How do you determine the period?
For rare systems, like Algol, the variation is observable to the naked-eye. Algol was seen to brighten and dim over the course of almost three days and was one of the first variable stars detected. For most variables, the fluctuations are too dim to be seen by eye.
There is a huge range of variability timescales. Some variables fluctuate on timescales of a few seconds (e.g., X-ray bursters), while others may take several years (eruptive T Tauri stars). It's important to know your period range of interest, which is dependent upon two things (a) the integration time --- you cannot search for periods less than the integration time and (b) the total observation window.\[P_{\left\{\max\right\}}\le\frac{1}{3}\tau\]
In order to look for periodic signals, there are several mathematical tools. A periodogram is one of them. In signal processing, a periodogram is an estimate of the spectral density of a signal. Periodograms are super handy in determining the optimal period of a time series.

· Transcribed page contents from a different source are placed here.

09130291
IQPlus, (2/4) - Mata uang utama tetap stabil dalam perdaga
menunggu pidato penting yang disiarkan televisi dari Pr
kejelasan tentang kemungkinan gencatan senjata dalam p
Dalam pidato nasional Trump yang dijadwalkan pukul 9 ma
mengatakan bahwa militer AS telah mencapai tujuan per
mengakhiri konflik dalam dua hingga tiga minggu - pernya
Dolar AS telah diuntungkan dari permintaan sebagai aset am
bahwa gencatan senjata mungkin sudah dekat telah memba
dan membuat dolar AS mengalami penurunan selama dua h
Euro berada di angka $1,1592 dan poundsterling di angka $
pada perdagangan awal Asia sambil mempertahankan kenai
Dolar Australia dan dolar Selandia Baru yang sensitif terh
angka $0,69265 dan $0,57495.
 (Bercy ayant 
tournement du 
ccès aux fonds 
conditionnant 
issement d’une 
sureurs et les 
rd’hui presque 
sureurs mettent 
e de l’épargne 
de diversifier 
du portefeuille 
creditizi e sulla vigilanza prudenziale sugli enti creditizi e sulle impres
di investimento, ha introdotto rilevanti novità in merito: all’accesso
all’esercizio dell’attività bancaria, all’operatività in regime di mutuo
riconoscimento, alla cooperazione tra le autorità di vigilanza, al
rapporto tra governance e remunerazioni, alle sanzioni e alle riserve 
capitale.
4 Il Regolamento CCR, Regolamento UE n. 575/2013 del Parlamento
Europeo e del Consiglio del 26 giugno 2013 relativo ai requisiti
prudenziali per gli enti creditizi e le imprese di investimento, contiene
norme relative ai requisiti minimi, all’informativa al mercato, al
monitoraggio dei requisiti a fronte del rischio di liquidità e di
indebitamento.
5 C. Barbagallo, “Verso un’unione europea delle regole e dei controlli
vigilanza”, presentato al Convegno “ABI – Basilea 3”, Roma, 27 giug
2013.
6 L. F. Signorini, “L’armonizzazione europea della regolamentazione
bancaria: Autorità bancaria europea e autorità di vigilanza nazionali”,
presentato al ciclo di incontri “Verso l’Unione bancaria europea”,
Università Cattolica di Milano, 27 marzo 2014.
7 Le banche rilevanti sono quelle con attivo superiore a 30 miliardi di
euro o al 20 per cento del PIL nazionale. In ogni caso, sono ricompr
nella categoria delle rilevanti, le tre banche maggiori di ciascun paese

A periodogram is similar to the Fourier Transform but is optimized for unevenly time-sampled data, and for different shapes in periodic signals. This is handy, as unevenly sampled data is particularly common in astronomy. For instance, your target might rise and set over several nights or you have to stop observing with your spacecraft to download the data. Moreover, time-series data of astrophysical objects are inherently noisy measurements -- photon noise, atmospheric conditions and other factors can introduce random variation into the magnitude of the observations.

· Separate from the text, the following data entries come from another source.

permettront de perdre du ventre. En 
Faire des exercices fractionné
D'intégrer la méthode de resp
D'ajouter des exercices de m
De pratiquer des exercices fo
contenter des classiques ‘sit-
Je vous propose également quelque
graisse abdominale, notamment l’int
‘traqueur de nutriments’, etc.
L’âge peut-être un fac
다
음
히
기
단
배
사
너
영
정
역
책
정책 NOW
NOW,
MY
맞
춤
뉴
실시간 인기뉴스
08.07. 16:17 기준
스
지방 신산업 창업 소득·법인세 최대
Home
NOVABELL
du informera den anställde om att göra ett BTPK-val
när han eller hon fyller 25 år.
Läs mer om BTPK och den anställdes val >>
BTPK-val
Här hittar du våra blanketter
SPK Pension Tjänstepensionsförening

Like a Fourier Transform, a periodogram calculates the significance of different frequencies in time-series data to identify any intrinsic periodic signals. A periodogram is a brute-force tool. Many different frequencies and candidate periodic signals are evaluated for a given light curve. The statistical significance of each frequency is computed based upon a series of algebraic operations that depend on the particular algorithm used and periodic signal shape assumed. The brute-force nature of periodograms makes their computation time intensive on single-CPU systems, particularly as the number of observations and periods sampled grow. For example, on my Macbook workstation a periodogram for a 30-day light curve can take up to 20 minutes on a single CPU.